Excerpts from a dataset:
=== Section Start ===
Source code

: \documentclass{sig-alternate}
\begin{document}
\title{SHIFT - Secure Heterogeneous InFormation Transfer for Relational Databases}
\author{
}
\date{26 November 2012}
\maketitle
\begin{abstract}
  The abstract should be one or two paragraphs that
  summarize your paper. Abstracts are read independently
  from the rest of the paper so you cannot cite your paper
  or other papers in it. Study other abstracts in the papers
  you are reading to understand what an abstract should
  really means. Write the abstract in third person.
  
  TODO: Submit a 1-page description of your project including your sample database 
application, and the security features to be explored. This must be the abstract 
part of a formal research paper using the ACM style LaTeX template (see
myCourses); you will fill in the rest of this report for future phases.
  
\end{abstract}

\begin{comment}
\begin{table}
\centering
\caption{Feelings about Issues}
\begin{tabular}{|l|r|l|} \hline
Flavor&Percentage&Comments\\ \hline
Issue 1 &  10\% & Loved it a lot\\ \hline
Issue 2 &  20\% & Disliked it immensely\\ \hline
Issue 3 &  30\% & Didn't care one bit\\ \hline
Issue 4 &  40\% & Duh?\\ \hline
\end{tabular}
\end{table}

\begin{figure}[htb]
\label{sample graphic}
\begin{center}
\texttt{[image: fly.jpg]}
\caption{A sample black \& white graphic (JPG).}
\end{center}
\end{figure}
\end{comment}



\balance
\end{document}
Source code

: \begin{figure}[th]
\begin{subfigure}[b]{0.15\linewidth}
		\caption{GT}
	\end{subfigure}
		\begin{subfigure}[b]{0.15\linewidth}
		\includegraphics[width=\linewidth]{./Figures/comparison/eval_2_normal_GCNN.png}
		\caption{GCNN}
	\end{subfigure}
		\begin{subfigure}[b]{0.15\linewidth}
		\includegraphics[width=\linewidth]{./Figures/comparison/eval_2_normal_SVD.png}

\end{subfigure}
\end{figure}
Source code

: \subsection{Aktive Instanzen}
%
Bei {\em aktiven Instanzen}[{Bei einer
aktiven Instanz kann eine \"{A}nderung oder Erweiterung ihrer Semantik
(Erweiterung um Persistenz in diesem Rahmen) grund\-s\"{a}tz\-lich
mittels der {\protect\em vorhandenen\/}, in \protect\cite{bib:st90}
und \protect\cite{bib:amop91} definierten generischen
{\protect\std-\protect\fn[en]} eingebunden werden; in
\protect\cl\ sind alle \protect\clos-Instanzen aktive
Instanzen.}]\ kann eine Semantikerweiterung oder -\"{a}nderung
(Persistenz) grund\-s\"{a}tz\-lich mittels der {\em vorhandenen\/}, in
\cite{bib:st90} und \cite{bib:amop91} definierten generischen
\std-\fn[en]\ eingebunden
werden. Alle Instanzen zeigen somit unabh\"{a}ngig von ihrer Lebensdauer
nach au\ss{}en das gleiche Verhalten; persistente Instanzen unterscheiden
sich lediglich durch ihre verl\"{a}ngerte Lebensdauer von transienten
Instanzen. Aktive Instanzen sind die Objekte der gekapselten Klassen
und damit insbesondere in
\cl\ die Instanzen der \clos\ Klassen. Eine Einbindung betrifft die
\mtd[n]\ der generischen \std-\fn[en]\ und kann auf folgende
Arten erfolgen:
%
=== Section End ===
* _What is needed_: Please return exactly the lines from the one containing "(Erweiterung um Persistenz" through the end of the entries above, adding no other line.

* _Solution for this exercise_:
(Erweiterung um Persistenz in diesem Rahmen) grund\-s\"{a}tz\-lich
mittels der {\protect\em vorhandenen\/}, in \protect\cite{bib:st90}
und \protect\cite{bib:amop91} definierten generischen
{\protect\std-\protect\fn[en]} eingebunden werden; in
\protect\cl\ sind alle \protect\clos-Instanzen aktive
Instanzen.}]\ kann eine Semantikerweiterung oder -\"{a}nderung
(Persistenz) grund\-s\"{a}tz\-lich mittels der {\em vorhandenen\/}, in
\cite{bib:st90} und \cite{bib:amop91} definierten generischen
\std-\fn[en]\ eingebunden
werden. Alle Instanzen zeigen somit unabh\"{a}ngig von ihrer Lebensdauer
nach au\ss{}en das gleiche Verhalten; persistente Instanzen unterscheiden
sich lediglich durch ihre verl\"{a}ngerte Lebensdauer von transienten
Instanzen. Aktive Instanzen sind die Objekte der gekapselten Klassen
und damit insbesondere in
\cl\ die Instanzen der \clos\ Klassen. Eine Einbindung betrifft die
\mtd[n]\ der generischen \std-\fn[en]\ und kann auf folgende
Arten erfolgen:
%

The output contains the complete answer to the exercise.